Excerto —
============

Os Réus contra-alegaram sustentando que tendo a acção sumária o valor de 143.000$00, só admite recurso de direito ( art.35 nº3 do DL 385/88 de 25/10 ) e não há razões para revogar a sentença recorrida.


II – FUNDAMENTAÇÃO

2.1. - O objecto do recurso é delimitado pelas conclusões dos recorrentes ( arts. 684 nº3 e 690 nº1 do CPC ), impondo-se decidir as questões nelas colocadas, bem como as que forem de conhecimento oficioso, exceptuando-se aquelas cuja decisão fique prejudicada pela solução dada a outras ( art.660 nº2 do CPC ).

Considerando as conclusões que os apelantes extraíram da motivação, as questões essenciais suscitadas no recurso são as seguintes:
a) - Impugnação da matéria de facto;
b) - Se assiste aos Autores o direito de reocuparem o prédio, iniciando-se outro contrato de arrendamento, bem com a indemnização, nos termos do art.20 nº4 do DL 385/88 de 25/10 ( LAR ).
c) – A litigância de má fé por parte dos Réus.


2.2. – QUESTÃO PRÉVIA:

Pretendendo os Autores, através da presente acção, exercer o direito conferido pelo art. art.20 nº4 do DL 385/88 de 25/10 ( LAR ), o processo refere-se a arrendamento rural ( art.35 nº2 ), como está subjacente nos acórdãos desta Relação e do Supremo Tribunal de Justiça, ao decidirem o recurso de agravo sobre o incidente do valor da causa.
Ao contrário da posição assumida pelos Autores na réplica e nas alegações dos respectivos recursos, a causa de pedir não consubstancia uma mera relação possessória, mas na reocupação do prédio com base num novo contrato de arrendamento rural e respectiva indemnização.
Nesta perspectiva, impõe-se trazer à colação a norma do art.35 nº3 da LAR - “ É sempre admissível recurso para o tribunal da relação quanto à matéria de direito, sem prejuízo dos recursos ordinários, consoante o valor da acção, tendo sempre efeito suspensivo o recurso interposto da sentença que decrete a restituição do prédio “.

============

[Itens de dados]
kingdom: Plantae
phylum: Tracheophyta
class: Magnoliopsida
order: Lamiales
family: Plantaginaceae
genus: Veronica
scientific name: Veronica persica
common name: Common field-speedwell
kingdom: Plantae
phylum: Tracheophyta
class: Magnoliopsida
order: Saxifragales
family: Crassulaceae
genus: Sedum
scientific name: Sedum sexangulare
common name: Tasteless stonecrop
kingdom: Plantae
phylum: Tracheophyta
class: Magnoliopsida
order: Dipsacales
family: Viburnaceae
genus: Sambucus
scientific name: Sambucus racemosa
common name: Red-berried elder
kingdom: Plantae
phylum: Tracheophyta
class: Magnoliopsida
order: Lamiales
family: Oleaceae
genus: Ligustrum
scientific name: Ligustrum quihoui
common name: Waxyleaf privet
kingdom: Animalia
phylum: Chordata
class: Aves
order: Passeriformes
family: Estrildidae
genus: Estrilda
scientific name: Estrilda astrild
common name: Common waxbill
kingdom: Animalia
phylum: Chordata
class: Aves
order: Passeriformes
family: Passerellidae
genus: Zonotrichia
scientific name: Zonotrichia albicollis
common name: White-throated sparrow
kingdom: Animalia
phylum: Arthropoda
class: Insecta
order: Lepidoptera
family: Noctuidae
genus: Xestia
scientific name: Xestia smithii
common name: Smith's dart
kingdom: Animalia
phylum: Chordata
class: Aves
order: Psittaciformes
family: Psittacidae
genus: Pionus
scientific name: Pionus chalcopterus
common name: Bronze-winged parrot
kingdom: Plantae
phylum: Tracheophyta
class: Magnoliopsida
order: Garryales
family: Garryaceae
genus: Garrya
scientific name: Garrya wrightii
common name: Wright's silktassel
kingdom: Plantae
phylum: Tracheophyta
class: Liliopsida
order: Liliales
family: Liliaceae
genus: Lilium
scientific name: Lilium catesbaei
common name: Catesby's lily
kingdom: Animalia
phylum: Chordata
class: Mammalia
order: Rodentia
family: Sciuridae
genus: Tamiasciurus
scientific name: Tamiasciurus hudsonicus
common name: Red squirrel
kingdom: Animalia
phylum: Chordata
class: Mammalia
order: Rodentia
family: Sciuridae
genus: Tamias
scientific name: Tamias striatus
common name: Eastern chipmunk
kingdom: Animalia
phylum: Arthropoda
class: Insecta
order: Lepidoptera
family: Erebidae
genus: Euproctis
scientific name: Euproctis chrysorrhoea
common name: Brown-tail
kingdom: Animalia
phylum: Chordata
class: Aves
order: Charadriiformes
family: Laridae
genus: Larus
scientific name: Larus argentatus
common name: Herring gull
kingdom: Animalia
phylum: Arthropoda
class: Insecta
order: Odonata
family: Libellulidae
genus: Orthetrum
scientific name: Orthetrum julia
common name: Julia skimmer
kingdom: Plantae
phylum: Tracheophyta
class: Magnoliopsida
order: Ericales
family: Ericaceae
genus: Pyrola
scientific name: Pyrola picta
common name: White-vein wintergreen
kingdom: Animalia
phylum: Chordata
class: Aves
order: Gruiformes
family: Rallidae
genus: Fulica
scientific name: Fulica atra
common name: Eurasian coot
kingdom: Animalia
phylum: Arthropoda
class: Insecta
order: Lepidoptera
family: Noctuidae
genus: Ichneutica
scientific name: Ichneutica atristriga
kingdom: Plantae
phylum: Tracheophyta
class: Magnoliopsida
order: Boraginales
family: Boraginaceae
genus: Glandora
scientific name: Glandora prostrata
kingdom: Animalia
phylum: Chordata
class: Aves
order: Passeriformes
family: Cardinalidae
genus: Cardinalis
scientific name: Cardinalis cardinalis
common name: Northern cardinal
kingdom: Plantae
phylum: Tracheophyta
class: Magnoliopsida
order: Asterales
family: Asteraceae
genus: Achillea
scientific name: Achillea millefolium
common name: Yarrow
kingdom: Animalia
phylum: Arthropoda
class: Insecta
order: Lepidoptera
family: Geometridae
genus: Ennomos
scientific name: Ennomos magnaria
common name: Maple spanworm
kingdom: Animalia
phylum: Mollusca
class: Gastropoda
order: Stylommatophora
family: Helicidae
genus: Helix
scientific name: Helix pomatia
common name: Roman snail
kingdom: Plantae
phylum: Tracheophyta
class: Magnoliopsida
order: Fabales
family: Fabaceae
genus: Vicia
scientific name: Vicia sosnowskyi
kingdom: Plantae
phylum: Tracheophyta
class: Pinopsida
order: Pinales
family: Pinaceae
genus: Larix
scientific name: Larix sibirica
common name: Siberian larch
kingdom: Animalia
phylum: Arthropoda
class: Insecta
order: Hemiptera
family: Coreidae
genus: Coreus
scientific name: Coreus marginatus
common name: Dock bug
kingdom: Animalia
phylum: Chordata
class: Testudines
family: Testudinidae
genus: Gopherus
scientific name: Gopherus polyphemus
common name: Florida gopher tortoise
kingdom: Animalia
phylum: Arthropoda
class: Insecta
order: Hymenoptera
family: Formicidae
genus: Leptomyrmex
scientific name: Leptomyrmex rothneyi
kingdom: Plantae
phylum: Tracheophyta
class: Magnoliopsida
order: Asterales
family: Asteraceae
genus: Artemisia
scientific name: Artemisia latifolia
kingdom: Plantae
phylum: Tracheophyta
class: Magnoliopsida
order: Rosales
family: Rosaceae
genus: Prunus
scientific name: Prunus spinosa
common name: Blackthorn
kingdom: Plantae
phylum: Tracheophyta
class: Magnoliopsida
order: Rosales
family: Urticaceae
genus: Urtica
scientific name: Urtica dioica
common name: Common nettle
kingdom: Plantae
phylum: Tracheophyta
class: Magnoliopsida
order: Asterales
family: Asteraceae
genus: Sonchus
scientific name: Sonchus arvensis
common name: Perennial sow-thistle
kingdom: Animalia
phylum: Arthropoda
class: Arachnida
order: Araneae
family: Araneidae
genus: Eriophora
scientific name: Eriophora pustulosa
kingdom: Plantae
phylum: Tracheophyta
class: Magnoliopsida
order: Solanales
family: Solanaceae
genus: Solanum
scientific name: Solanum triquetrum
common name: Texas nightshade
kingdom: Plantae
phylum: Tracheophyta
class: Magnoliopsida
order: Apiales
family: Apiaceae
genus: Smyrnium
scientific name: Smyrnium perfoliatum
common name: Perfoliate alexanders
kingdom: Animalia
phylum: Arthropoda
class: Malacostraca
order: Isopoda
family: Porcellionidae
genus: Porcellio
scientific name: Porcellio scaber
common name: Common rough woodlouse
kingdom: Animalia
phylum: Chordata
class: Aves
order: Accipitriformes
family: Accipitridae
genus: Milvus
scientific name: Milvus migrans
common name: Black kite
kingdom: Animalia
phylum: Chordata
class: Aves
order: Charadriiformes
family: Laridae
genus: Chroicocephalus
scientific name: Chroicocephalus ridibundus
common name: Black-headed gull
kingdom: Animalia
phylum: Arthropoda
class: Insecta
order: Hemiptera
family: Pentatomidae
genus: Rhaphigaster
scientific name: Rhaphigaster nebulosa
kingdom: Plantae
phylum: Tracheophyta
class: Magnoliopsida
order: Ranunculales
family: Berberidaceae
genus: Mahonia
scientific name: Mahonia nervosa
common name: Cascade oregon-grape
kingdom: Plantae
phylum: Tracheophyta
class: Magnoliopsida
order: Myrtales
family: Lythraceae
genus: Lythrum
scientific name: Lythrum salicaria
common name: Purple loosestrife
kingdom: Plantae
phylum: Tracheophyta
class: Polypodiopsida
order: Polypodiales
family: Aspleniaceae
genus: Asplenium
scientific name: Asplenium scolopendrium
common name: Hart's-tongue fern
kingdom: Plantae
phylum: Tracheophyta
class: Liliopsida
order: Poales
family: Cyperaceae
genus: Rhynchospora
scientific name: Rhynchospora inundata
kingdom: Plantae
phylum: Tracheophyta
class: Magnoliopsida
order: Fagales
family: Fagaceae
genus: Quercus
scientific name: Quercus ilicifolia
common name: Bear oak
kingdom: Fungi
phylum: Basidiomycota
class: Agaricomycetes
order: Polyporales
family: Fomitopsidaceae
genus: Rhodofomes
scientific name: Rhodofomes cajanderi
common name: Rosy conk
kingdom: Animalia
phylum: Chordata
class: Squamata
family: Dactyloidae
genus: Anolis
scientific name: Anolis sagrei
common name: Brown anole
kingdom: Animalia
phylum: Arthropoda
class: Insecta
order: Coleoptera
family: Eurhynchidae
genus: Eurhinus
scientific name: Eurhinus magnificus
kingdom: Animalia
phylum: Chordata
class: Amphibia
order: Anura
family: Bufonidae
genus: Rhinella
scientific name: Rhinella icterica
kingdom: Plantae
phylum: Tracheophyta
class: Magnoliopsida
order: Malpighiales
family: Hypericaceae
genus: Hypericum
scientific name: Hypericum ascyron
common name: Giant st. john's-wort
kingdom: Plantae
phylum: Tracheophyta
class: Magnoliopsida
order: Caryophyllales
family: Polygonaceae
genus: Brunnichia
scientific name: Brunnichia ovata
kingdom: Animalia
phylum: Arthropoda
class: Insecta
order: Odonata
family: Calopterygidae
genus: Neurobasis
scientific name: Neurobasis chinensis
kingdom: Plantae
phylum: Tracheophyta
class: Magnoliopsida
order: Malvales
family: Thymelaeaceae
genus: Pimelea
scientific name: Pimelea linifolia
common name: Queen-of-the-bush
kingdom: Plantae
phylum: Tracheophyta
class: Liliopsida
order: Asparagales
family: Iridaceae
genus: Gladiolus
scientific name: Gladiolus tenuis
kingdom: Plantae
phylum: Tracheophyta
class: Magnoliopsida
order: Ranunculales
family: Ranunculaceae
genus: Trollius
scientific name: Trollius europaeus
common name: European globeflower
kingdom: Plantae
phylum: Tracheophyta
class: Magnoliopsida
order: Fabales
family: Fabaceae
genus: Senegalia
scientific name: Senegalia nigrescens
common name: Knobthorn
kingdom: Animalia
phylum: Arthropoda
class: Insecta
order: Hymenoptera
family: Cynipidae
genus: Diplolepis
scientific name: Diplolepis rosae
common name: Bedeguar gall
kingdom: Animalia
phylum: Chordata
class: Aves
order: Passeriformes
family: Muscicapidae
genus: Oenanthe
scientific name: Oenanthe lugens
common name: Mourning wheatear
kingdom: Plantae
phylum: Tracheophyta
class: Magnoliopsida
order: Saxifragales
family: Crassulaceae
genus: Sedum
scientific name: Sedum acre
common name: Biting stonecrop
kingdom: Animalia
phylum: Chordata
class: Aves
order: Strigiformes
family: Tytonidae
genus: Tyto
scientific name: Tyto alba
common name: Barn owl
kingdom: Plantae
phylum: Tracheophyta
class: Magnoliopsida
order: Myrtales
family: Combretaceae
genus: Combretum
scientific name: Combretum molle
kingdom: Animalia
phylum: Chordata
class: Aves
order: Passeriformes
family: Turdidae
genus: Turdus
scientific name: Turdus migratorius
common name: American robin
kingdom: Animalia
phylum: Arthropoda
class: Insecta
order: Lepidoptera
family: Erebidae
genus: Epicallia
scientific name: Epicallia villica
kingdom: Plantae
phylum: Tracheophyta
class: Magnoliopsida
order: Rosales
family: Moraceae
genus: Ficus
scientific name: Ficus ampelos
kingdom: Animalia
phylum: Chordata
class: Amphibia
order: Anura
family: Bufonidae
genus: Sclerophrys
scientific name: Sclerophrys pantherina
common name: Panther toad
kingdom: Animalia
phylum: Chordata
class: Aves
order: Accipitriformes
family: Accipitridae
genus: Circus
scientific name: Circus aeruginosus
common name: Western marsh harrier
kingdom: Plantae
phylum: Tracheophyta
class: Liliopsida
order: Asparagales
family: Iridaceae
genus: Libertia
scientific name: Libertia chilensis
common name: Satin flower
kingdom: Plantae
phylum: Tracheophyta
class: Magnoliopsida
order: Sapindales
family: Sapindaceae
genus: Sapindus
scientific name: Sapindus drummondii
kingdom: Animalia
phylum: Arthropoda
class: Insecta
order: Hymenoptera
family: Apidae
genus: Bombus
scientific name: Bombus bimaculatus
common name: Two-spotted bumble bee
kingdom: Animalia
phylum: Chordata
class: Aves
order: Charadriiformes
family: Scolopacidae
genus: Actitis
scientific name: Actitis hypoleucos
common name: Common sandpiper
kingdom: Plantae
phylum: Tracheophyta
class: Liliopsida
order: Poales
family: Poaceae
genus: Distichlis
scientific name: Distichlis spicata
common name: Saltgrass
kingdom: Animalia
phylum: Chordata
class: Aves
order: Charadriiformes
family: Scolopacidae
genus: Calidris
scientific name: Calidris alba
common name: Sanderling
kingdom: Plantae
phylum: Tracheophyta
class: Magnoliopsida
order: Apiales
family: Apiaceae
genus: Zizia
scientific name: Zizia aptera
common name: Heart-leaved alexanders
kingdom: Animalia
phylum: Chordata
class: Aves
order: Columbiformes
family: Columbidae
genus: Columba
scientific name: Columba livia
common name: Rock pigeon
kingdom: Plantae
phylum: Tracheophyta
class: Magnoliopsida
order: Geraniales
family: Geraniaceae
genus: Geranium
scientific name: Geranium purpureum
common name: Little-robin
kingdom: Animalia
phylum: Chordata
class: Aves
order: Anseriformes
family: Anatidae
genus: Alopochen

============

Tarefas propostas —
a) Transcreva sem alterações o trecho do excerto sobre arrendamento rural que começa nas palavras "II – FUNDAMENTAÇÃO" e termina depois de "25/10 ( LAR ).".
b) Retome o excerto sobre arrendamento rural e dê-lhe seguimento a partir da última frase apresentada.
As linhas não têm qualquer relação com o excerto.

Respostas escritas —
a)
II – FUNDAMENTAÇÃO

2.1. - O objecto do recurso é delimitado pelas conclusões dos recorrentes ( arts. 684 nº3 e 690 nº1 do CPC ), impondo-se decidir as questões nelas colocadas, bem como as que forem de conhecimento oficioso, exceptuando-se aquelas cuja decisão fique prejudicada pela solução dada a outras ( art.660 nº2 do CPC ).

Considerando as conclusões que os apelantes extraíram da motivação, as questões essenciais suscitadas no recurso são as seguintes:
a) - Impugnação da matéria de facto;
b) - Se assiste aos Autores o direito de reocuparem o prédio, iniciando-se outro contrato de arrendamento, bem com a indemnização, nos termos do art.20 nº4 do DL 385/88 de 25/10 ( LAR ).

b)
Constituindo uma excepção ao regime geral do art.678 nº1 do CPC, neste tipo de processos e independentemente do seu valor, haverá sempre recurso para a Relação, mas se o valor não exceder a alçada da 1ª instância, o recurso está limitado à matéria de direito, entendida como as versada na decisão final, ficando, por isso, vedado o recurso da matéria de facto ( cf., por ex., Ac do STJ de 13/2/92, BMJ 414, pág.123, Ac RE de 26/4/92, C.J. ano XV, tomo II, pág.295 ).
Como à data da propositura da acção ( 15/4/98 ), o valor da alçada do tribunal da 1ª instância era de 500.000$00 ( art.20 da Lei 38/87 de 23/12 ) tendo o valor da causa sido fixado em 143.000$00, é evidente que não o excede.
Sendo assim, como pertinentemente objectaram os apelados, não é admissível o recurso sobre a matéria de facto, logo a Relação não pode conhecer do mesmo, mas não lhe está vedado utilizar a faculdade conferida pelo art.712 nº4 do CPC, designadamente, a anulação da decisão com vista à ampliação dos factos, se for indispensável à decisão da causa, por ser de conhecimento oficioso.
Deste modo, permanece intangível a factualidade provada descrita na sentença recorrida, que se passa a discriminar por ordem lógica e cronológica.




2.3. – OS FACTOS PROVADOS:

1) - Os ora Autores intentaram contra os ora Réus, em 31 de Março de 1992, acção judicial, com processo sumário, emergente de arrendamento rural, a qual correu seus termos pela 1.ª secção do Tribunal Judicial da Comarca do Fundão, com o n.º 46/92, nos precisos termos que constam da certidão judicial junta aos autos como Doc. 1, com a PI., e cujo teor aqui se dá por integralmente reproduzido para os legais efeitos ( A/).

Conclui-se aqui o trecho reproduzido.